- _RECORDS FOR THIS TASK_

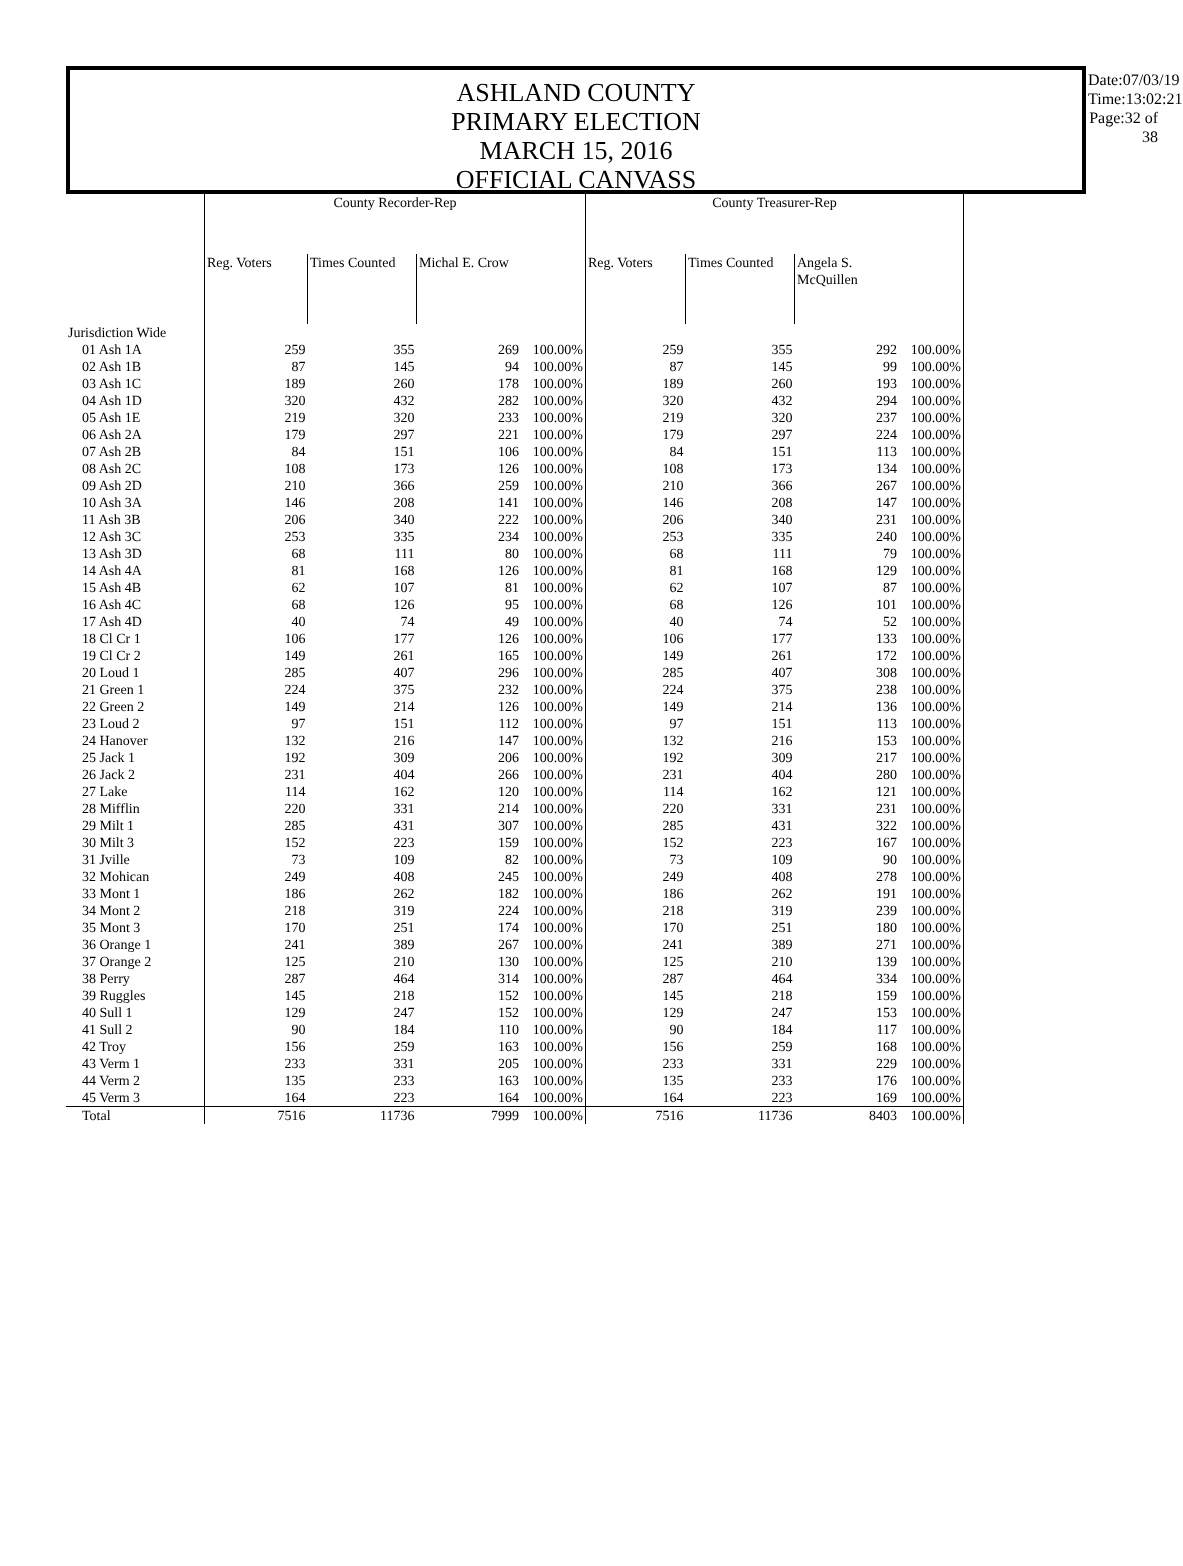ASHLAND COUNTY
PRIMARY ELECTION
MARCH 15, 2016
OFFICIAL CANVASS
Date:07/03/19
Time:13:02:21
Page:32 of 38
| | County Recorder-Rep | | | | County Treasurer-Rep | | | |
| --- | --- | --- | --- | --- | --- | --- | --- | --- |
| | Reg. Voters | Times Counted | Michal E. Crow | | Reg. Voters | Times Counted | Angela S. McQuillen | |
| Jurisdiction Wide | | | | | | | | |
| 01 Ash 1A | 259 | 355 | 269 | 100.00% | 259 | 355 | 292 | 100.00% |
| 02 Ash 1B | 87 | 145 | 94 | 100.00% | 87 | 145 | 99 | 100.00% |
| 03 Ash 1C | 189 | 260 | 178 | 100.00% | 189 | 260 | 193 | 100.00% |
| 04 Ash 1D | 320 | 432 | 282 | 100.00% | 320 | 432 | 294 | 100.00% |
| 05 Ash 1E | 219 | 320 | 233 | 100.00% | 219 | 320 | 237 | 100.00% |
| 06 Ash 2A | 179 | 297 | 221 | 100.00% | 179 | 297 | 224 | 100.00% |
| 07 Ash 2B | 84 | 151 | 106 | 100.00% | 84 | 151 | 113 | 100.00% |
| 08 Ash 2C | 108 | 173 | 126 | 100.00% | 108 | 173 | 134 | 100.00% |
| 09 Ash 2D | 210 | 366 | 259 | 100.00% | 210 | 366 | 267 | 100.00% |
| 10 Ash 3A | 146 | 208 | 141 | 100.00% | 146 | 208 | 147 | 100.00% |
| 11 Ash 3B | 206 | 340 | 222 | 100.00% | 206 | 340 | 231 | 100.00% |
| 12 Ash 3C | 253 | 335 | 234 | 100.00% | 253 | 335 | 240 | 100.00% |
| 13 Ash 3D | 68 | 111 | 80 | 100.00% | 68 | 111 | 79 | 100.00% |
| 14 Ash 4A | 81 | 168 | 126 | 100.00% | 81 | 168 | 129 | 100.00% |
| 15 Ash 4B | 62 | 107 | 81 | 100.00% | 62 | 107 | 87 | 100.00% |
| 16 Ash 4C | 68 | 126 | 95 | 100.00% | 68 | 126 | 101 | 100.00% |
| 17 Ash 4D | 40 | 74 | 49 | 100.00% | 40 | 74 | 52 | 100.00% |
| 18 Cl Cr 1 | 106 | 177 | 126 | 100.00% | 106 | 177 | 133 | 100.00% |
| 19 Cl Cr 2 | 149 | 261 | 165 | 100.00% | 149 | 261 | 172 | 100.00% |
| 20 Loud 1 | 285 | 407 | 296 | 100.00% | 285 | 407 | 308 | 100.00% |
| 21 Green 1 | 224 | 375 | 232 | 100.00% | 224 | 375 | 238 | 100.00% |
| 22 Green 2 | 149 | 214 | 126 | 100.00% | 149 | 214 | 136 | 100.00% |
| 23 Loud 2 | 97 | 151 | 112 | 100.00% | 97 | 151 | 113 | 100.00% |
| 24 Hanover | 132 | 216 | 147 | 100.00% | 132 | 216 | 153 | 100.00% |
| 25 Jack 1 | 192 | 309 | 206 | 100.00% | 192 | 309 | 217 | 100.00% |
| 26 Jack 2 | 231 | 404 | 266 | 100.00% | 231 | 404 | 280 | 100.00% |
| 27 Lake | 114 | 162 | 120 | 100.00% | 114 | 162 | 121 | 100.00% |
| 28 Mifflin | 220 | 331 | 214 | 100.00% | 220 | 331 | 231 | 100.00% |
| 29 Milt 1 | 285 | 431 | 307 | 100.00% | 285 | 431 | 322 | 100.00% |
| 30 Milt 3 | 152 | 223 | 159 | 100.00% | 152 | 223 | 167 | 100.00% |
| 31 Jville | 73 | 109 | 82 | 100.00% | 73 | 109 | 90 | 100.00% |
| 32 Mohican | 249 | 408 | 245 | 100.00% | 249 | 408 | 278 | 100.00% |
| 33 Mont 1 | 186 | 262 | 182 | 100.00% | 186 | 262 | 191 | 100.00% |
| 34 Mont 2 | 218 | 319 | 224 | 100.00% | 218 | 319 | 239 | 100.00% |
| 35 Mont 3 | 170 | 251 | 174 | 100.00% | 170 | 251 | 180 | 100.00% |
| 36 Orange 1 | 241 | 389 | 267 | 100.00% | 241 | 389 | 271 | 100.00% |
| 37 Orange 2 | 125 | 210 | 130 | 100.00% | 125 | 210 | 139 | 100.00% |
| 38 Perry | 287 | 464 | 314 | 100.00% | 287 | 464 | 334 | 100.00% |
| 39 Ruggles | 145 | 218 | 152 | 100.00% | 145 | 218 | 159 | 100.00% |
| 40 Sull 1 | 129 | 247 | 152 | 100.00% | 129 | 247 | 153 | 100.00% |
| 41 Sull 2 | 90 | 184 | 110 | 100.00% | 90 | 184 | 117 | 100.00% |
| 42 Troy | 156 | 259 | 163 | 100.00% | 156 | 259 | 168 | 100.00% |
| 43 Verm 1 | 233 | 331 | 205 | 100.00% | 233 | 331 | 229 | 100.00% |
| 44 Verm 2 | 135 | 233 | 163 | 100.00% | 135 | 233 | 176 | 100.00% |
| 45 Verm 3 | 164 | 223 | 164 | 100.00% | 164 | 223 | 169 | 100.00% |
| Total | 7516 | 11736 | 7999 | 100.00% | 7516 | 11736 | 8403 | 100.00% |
--
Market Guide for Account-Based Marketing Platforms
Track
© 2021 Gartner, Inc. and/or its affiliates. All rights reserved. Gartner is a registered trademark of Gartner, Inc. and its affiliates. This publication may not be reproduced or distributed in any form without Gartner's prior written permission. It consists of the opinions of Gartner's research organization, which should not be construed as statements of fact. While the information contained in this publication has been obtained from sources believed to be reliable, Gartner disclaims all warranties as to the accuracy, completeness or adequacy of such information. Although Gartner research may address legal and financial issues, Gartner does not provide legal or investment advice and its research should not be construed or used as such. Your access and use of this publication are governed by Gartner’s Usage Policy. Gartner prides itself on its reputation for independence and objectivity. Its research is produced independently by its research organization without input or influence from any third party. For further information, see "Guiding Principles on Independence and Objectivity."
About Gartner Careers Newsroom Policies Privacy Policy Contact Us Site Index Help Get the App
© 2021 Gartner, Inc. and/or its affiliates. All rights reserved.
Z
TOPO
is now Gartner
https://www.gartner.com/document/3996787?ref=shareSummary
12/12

- _TRY IT_
Restate word for word the lines of the data above, starting at the line containing "297 | 224 | 100.00% |" and ending at the line containing "366 | 267 | 100.00% |", both included, and nothing more.

- _RESULT_
| 06 Ash 2A | 179 | 297 | 221 | 100.00% | 179 | 297 | 224 | 100.00% |
| 07 Ash 2B | 84 | 151 | 106 | 100.00% | 84 | 151 | 113 | 100.00% |
| 08 Ash 2C | 108 | 173 | 126 | 100.00% | 108 | 173 | 134 | 100.00% |
| 09 Ash 2D | 210 | 366 | 259 | 100.00% | 210 | 366 | 267 | 100.00% |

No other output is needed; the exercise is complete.